▶ _Task goal_:
Beginning at the line with "candle holder [237,307,283,403]" in the records below, return each line up to and including the last, exactly as it stands, but not the pictures.
Data shown START
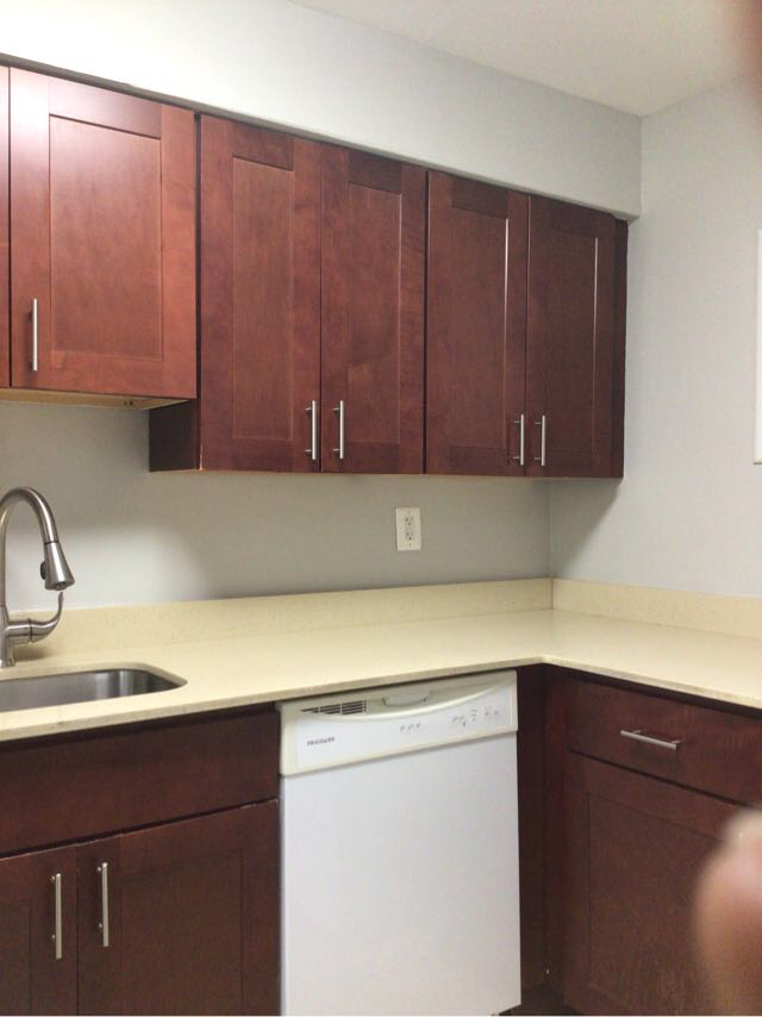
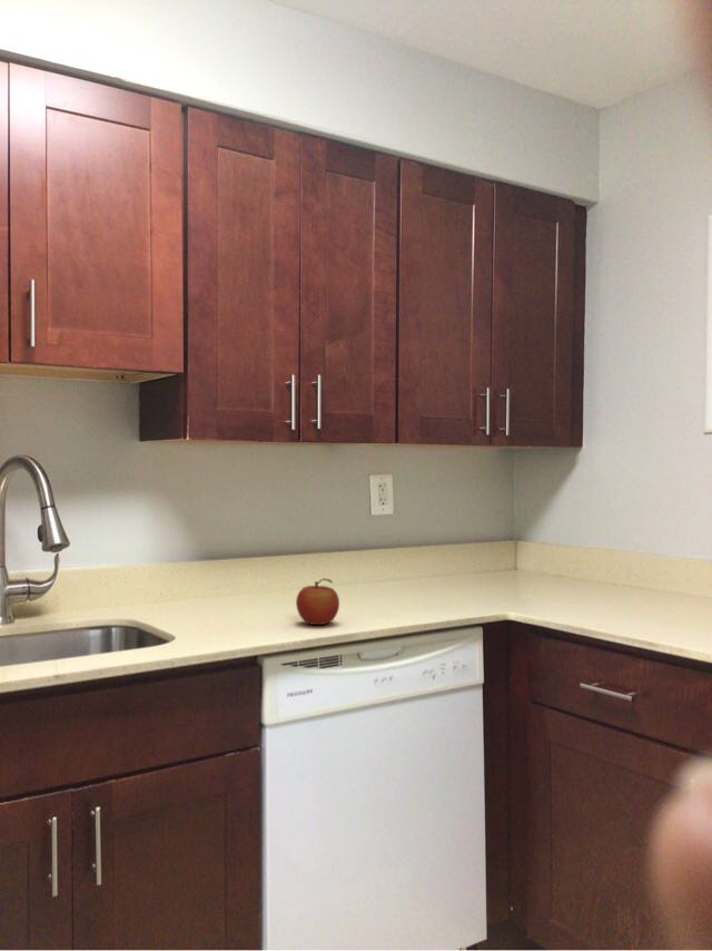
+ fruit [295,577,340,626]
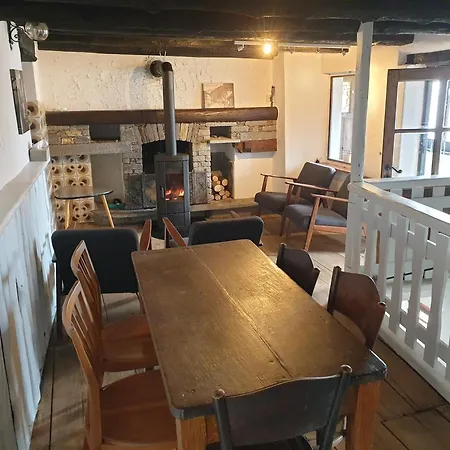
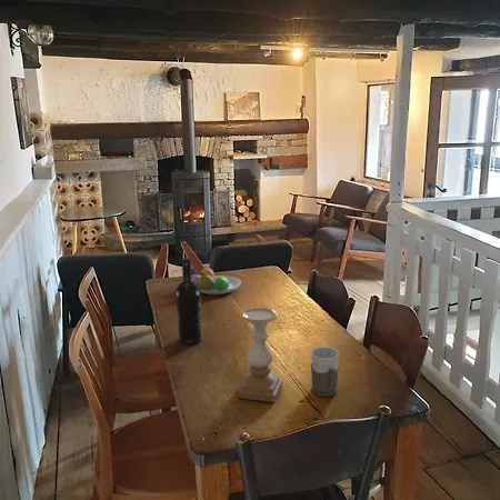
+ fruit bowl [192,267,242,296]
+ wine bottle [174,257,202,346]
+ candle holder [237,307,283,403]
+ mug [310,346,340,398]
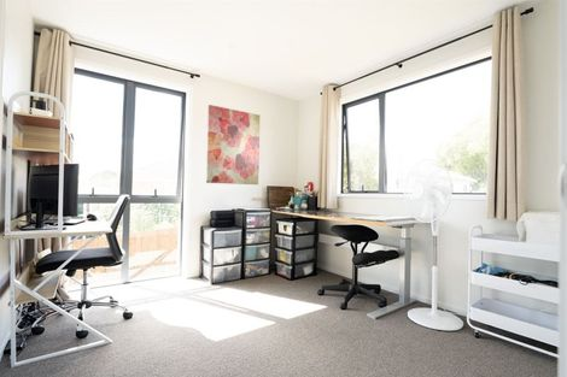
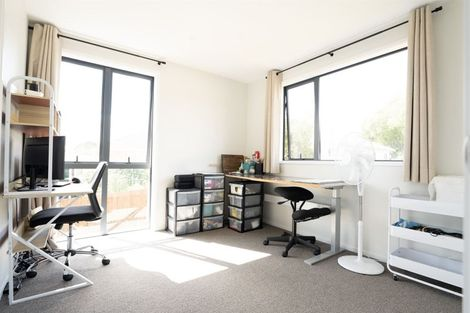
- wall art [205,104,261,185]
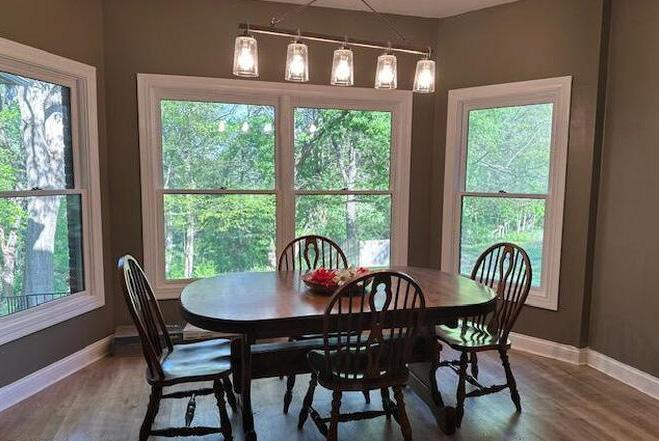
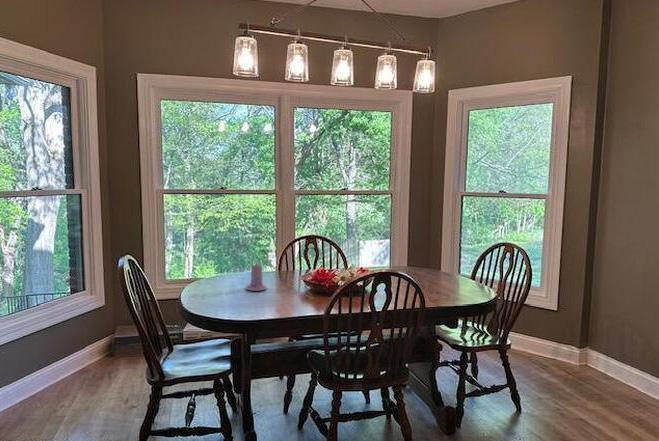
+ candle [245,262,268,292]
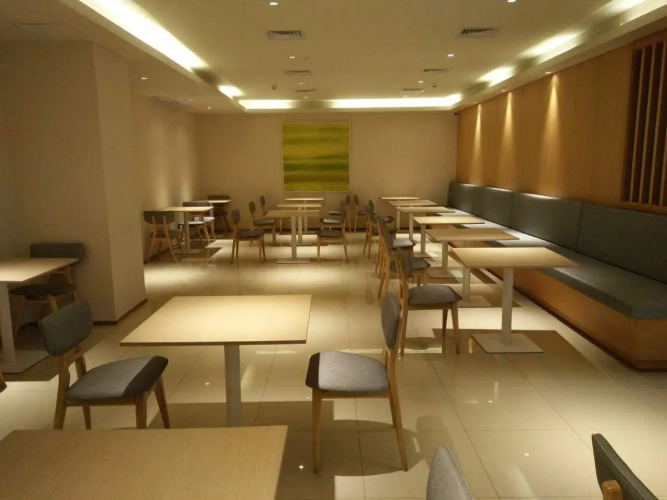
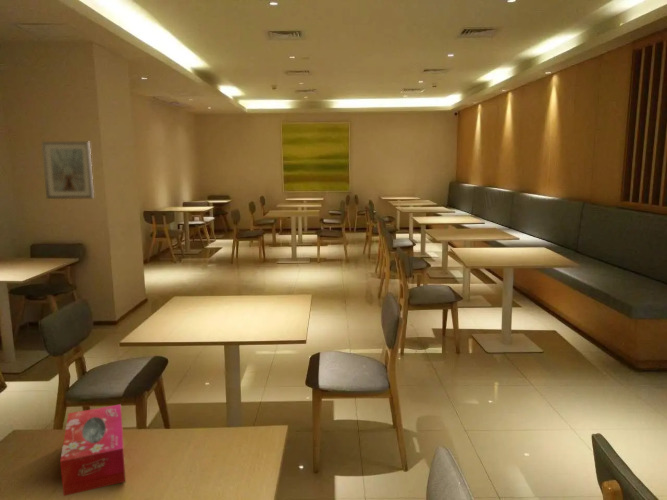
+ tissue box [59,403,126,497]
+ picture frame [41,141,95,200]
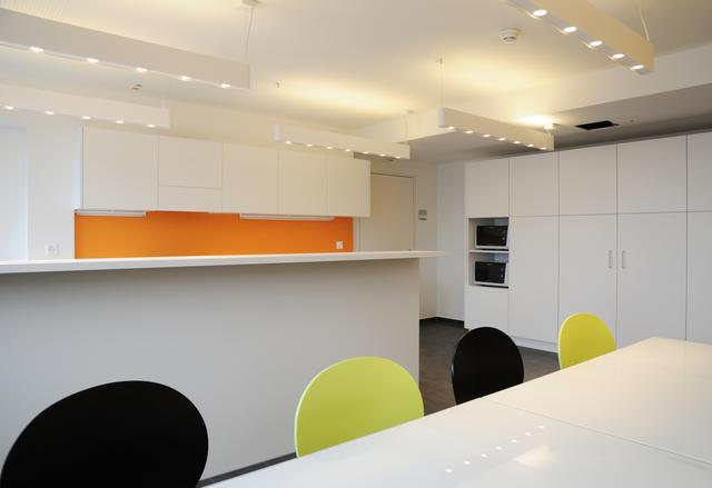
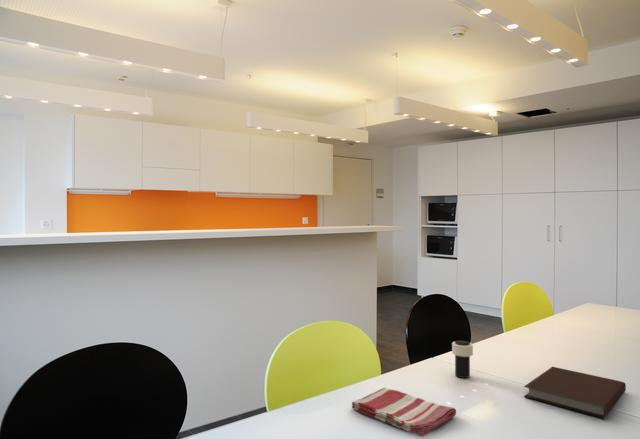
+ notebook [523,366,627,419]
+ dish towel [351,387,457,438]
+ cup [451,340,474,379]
Data shown END
▶ _Task response_:
+ candle holder [237,307,283,403]
+ mug [310,346,340,398]
- wall art [205,104,261,185]
+ candle [245,262,268,292]
+ tissue box [59,403,126,497]
+ picture frame [41,141,95,200]
+ notebook [523,366,627,419]
+ dish towel [351,387,457,438]
+ cup [451,340,474,379]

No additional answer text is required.